The surface tension γ is defined as the force along a line of unit length, γ = F/L (N/m).  The force is parallel to the surface and perpendicular to the line.   For an inflated, (1.5 r₀ < r < 2.5 r₀), spherical rubber balloon γ is nearly constant.

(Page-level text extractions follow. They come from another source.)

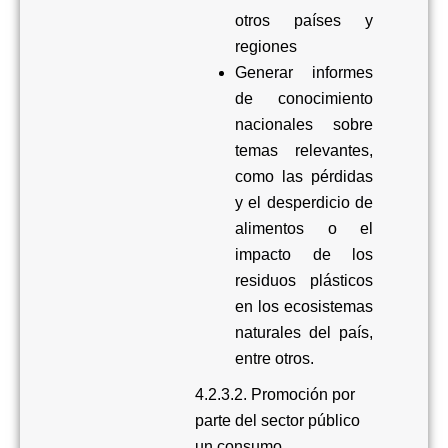
otros países y
regiones
Generar informes
de conocimiento
nacionales sobre
temas relevantes,
como las pérdidas
y el desperdicio de
alimentos o el
impacto de los
residuos plásticos
en los ecosistemas
naturales del país,
entre otros.
4.2.3.2.
Promoción por
parte del sector público
un consumo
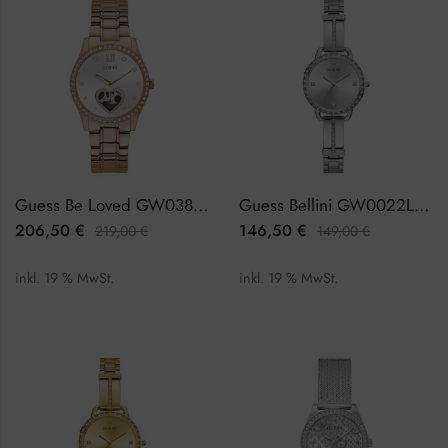
Guess Be Loved GW0380L3 Damenuhr
Guess Bellini GW0022L1 Damenuhr
206,50
€
146,50
€
219,00
€
149,00
€
inkl. 19 % MwSt.
inkl. 19 % MwSt.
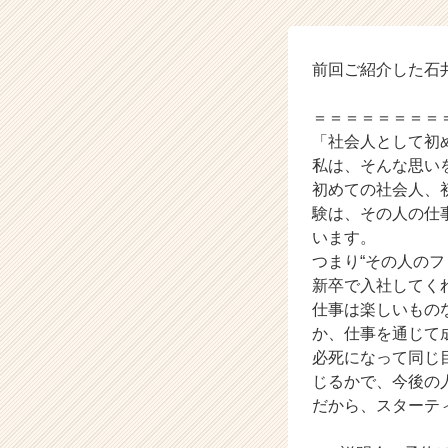
イ
ム
ラ
イ
前回ご紹介した石
ン】
|
＝＝＝＝＝＝＝＝
ベ
「社会人として初
ン
私は、そんな思い
チ
初めての社会人、
ャ
験は、その人の仕
ー・
成
います。
長
つまり“その人の
企
新卒で入社してく
業
仕事は楽しいもの
か
か、仕事を通じて
ら
必死になって同じ
ス
じるかで、今後の
カ
ウ
だから、スターテ
ト
が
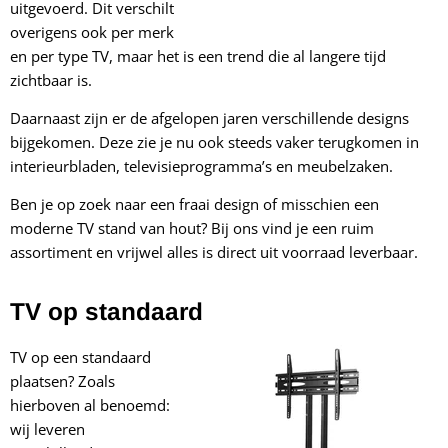
uitgevoerd. Dit verschilt
overigens ook per merk
en per type TV, maar het is een trend die al langere tijd
zichtbaar is.
Daarnaast zijn er de afgelopen jaren verschillende designs
bijgekomen. Deze zie je nu ook steeds vaker terugkomen in
interieurbladen, televisieprogramma’s en meubelzaken.
Ben je op zoek naar een fraai design of misschien een
moderne TV stand van hout? Bij ons vind je een ruim
assortiment en vrijwel alles is direct uit voorraad leverbaar.
TV op standaard
TV op een standaard
plaatsen? Zoals
hierboven al benoemd:
wij leveren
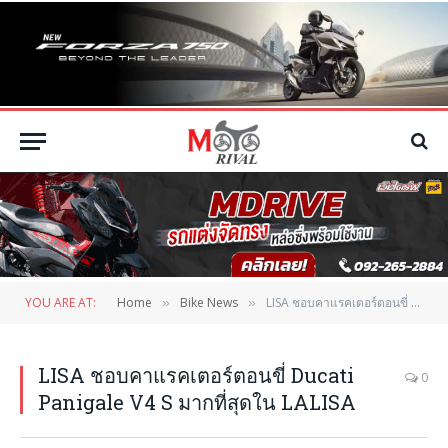
YOU ARE AT:
Home
Bike News
LISA ชอบคาแรคเตอร์ตอนขี่ Ducati Panigale V4 S มากที่สุดใน LALISA
»
»
LISA ชอบคาแรคเตอร์ตอนขี่ Ducati
0
Panigale V4 S มากที่สุดใน LALISA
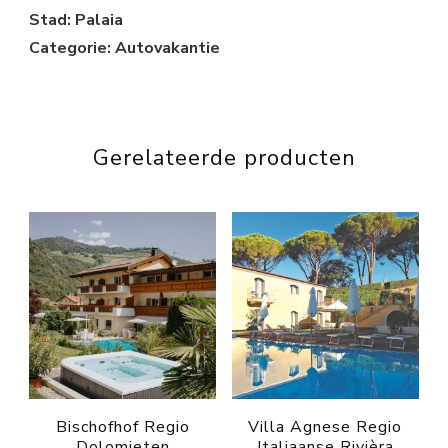
Stad: Palaia
Categorie: Autovakantie
Gerelateerde producten
Bischofhof Regio
Villa Agnese Regio
Dolomieten
Italiaanse Rivièra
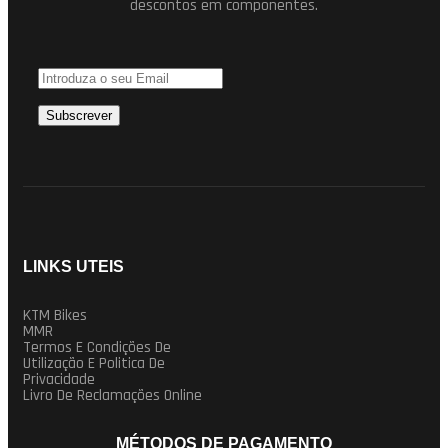
descontos em componentes.
LINKS UTEIS
KTM Bikes
MMR
Termos E Condições De
Utilização E Politica De
Privacidade
Livro De Reclamações Online
MÉTODOS DE PAGAMENTO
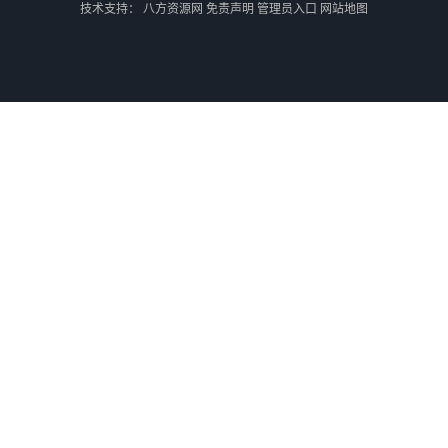
技术支持：
八方资源网
免责声明
管理员入口
网站地图
外蒙古货运
外蒙古散货拼箱报关
北京到俄罗斯莫斯科铁路运输
天津到莫斯科铁路运输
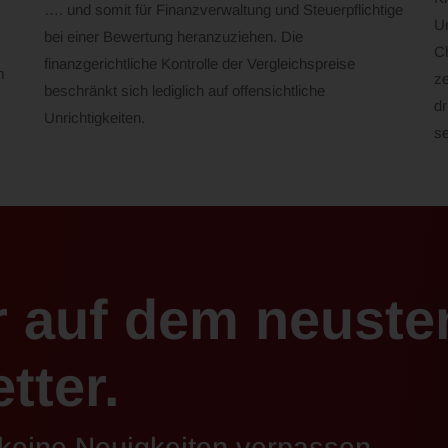
…. und somit für Finanzverwaltung und Steuerpflichtige
U
bei einer Bewertung heranzuziehen. Die
Ch
finanzgerichtliche Kontrolle der Vergleichspreise
m
ze
beschränkt sich lediglich auf offensichtliche
dr
Unrichtigkeiten.
se
r auf dem neuste
tter.
 keine Neuigkeiten verpassen.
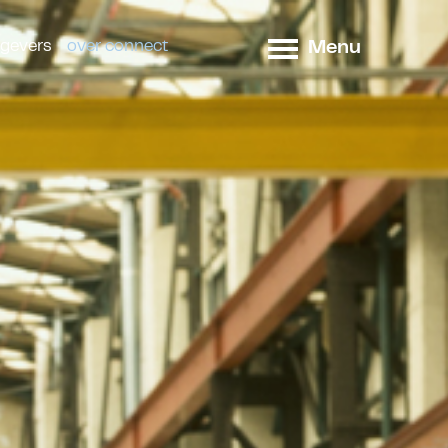
Menu
tgevers
over connect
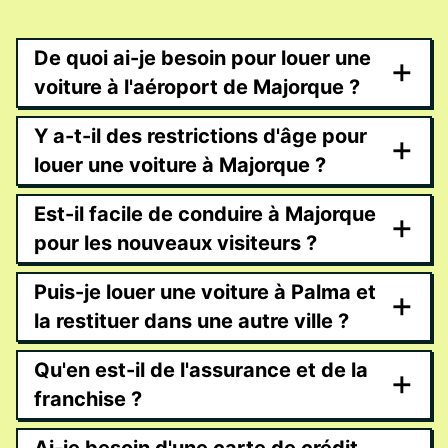
De quoi ai-je besoin pour louer une
+
voiture à l'aéroport de Majorque ?
Y a-t-il des restrictions d'âge pour
+
louer une voiture à Majorque ?
Est-il facile de conduire à Majorque
+
pour les nouveaux visiteurs ?
Puis-je louer une voiture à Palma et
+
la restituer dans une autre ville ?
Qu'en est-il de l'assurance et de la
+
franchise ?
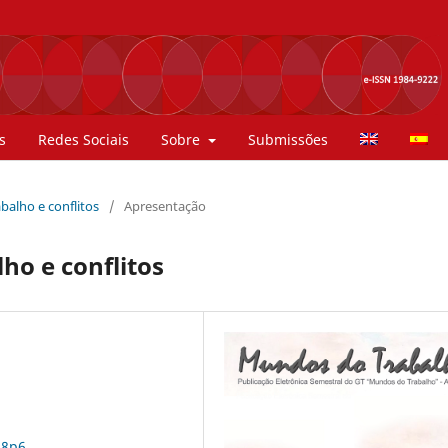
s
Redes Sociais
Sobre
Submissões
rabalho e conflitos
/
Apresentação
ho e conflitos
n8p6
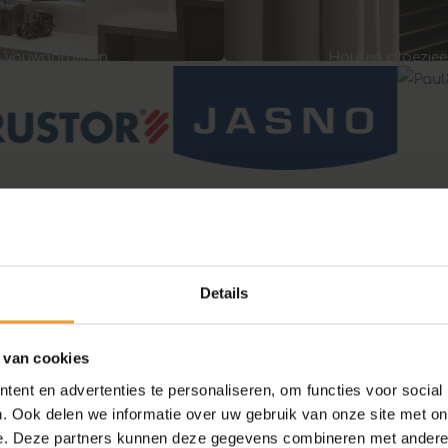
Houten jaloezie
Vouwgordijnen
Details
 van cookies
ent en advertenties te personaliseren, om functies voor social
. Ook delen we informatie over uw gebruik van onze site met on
Licht dat meewerkt met jouw d
e. Deze partners kunnen deze gegevens combineren met andere i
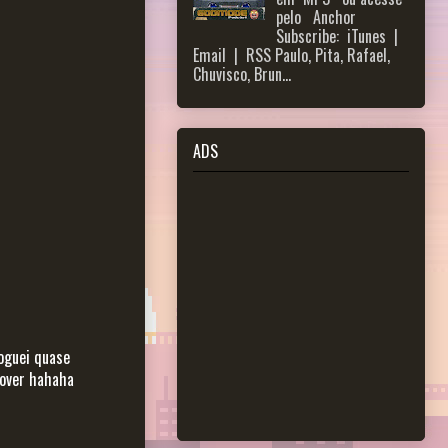
pelo Anchor
Subscribe: iTunes |
Email | RSS Paulo, Pita, Rafael,
Chuvisco, Brun...
ADS
joguei quase
 over hahaha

The surface tension balances the outward force due to the pressure difference between the inside and the outside air.
(a)  For a balloon inflated to a radius r in the range 1.5 r₀ < r < 2.5 r₀ find the pressure difference ΔP = P_i - P_o as a function of r and γ.
(b)  Show that is in a stable equilibrium.

Solution

• Concepts:
  Surface tension
• Reasoning:
  The balloon skin has an inner and an outer surface.  The net force per unit length holding the skin together is 2γ.
• Details of the calculation:
  
  (a)  Imagine a cut through the balloon as shown.  Consider the right half of the balloon. 
  The net force due to the pressure difference points to the right.  It has magnitude
  F_P = 2πr²∫₀^π/2sinθ dθ ΔP cosθ = 2πr² ΔP ∫₀¹x dx = πr² ΔP.
  The net force due to the surface tension points to the left.  It has magnitude
  F_γ = -2*γ2πr = -4γπr.
  For equilibrium we need F_P + F_γ = 0
  πr² ΔP = 4γπr.  ΔP = 4γ/r.
  
  (b)  In equilibrium we have P_total(r) = -P_atm - 4γ/r + 3nRT/(4πr³) = -a - b/r +  c/r³ = 0, with a, b, and c positive constant.
  P_total(r + Δr) = dP/dr|_rΔr = (b/r² - 3c/r⁴)Δr = (1/r) (b/r + a - a - c/r³ +  c/r³ -  3c/r⁴)Δr 
  = (1/r)(-P_total(r) - a - 2c/r³)Δr = -(1/r)( a + 2c/r³)Δr = -constant*Δr.
  We have a restoring force per unit area, the balloon is stable.